The static benchmark days are gone

Let me back up. The cost problem didn’t start with agents. When Stanford’s CRFM released HELM in 2022, their per-model accounting showed API costs ranging from $85 for OpenAI’s code-cushman-001 to $10,926 for AI21’s J1-Jumbo (178B). Open models needed 540 to 4,200 GPU-hours, with BLOOM (176B) and OPT (175B) at the top end. Across HELM’s 30 models and 42 scenarios, the aggregate came to roughly $100,000. That was already a lot.

But here’s the kicker from Perlitz et al.’s analysis of EleutherAI’s Pythia checkpoints: developers pay for evaluation repeatedly during model development. Pythia released 154 checkpoints for each of 16 models spanning 8 sizes — that’s 2,464 checkpoints if you count each one. Running the LM Evaluation Harness across all those turns eval into a multiplier on training. For small models, evaluation becomes the dominant compute line item across the whole development cycle. When you scale inference-time compute, you scale evaluation costs.

What we learned from compressing static benchmarks

Perlitz et al. then asked how much of HELM actually carried the rankings. The result was striking: a 100× to 200× reduction in compute preserved nearly the same ordering. Flash-HELM turned that into a coarse-to-fine procedure: run cheap evaluations first, then spend high-resolution compute only on the top candidates. Much of HELM’s compute was confirming rankings the field could have inferred much more cheaply.

Other work reached the same conclusion. tinyBenchmarks compressed MMLU from 14,000 items to 100 anchor items at about 2% error using Item Response Theory. The Open LLM Leaderboard collapsed from 29,000 examples to 180. Anchor Points showed that as few as 1 to 30 examples could rank-order 87 language-model/prompt pairs on GLUE. Static benchmarks had a weakness you could exploit: model differences often concentrate in a small subset of items, so ranking can survive aggressive subsampling.

That trick weakened sharply once benchmarks moved from static predictions to agents.

Agent evals are a different beast

HAL’s headline cost is $40,000 for 21,730 rollouts across 9 models and 9 benchmarks. By April 2026, the leaderboard had grown to 26,597 rollouts. Behind that aggregate, the cost of a single benchmark run varies by four orders of magnitude across HAL tasks, and by three orders within some individual benchmarks.

Behind these numbers is a blunt pricing fact. Claude Opus 4.1 charges $15 per million input tokens and $75 per million output. Gemini 2.0 Flash charges $0.10 and $0.40 — a two-order-of-magnitude spread on input alone. Agent benchmarks rarely benchmark “the model” in isolation. They benchmark a model × scaffold × token-budget product, and small scaffold choices can multiply costs 10×.

Worse, higher spend does not reliably buy better results. On Online Mind2Web, Browser-Use with Claude Sonnet 4 cost $1,577 for 40% accuracy.
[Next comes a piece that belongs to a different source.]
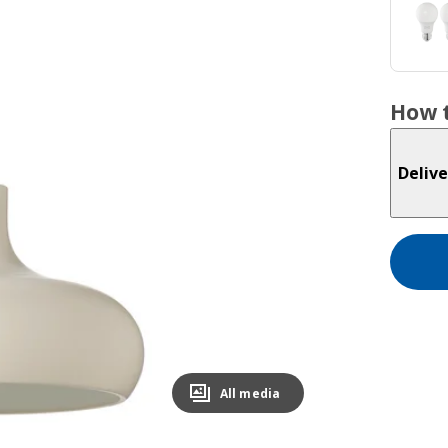
How t
Delive
All media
SeeAct with GPT-5 Medium hit 42% for $171. The HAL paper notes “a 9× difference in cost despite just a two-percentage-point difference in accuracy.” On GAIA, an HAL Generalist with o3 Medium cost $2,828 for 28.5% accuracy, while a different agent hit 57.6% for $1,686. CLEAR finds across 6 SOTA agents on 300 enterprise tasks that “accuracy-optimal configurations cost 4.4 to 10.8× more than Pareto-efficient alternatives” with comparable real-world performance.

Scientific ML isn’t immune either

In scientific ML, The Well costs about 960 H100-hours to evaluate one new architecture and 3,840 H100-hours for a full four-baseline sweep. Training-in-the-loop benchmarks are expensive by construction, and when you try to add reliability to these evals, repeated runs further multiply the cost.

What this means

We’re entering a phase where evaluation costs are becoming the gating factor for AI research. The compression techniques that worked for static benchmarks don’t transfer to agent benchmarks, which are noisy, scaffold-sensitive, and only partly compressible. The field needs new approaches — either better caching strategies, more efficient evaluation protocols, or a fundamental rethinking of what “evaluation” means in an agentic world.

For now, if you’re not working at a place with deep pockets or significant GPU reserves, you’re effectively locked out of rigorous agent evaluation. That’s a problem that won’t solve itself.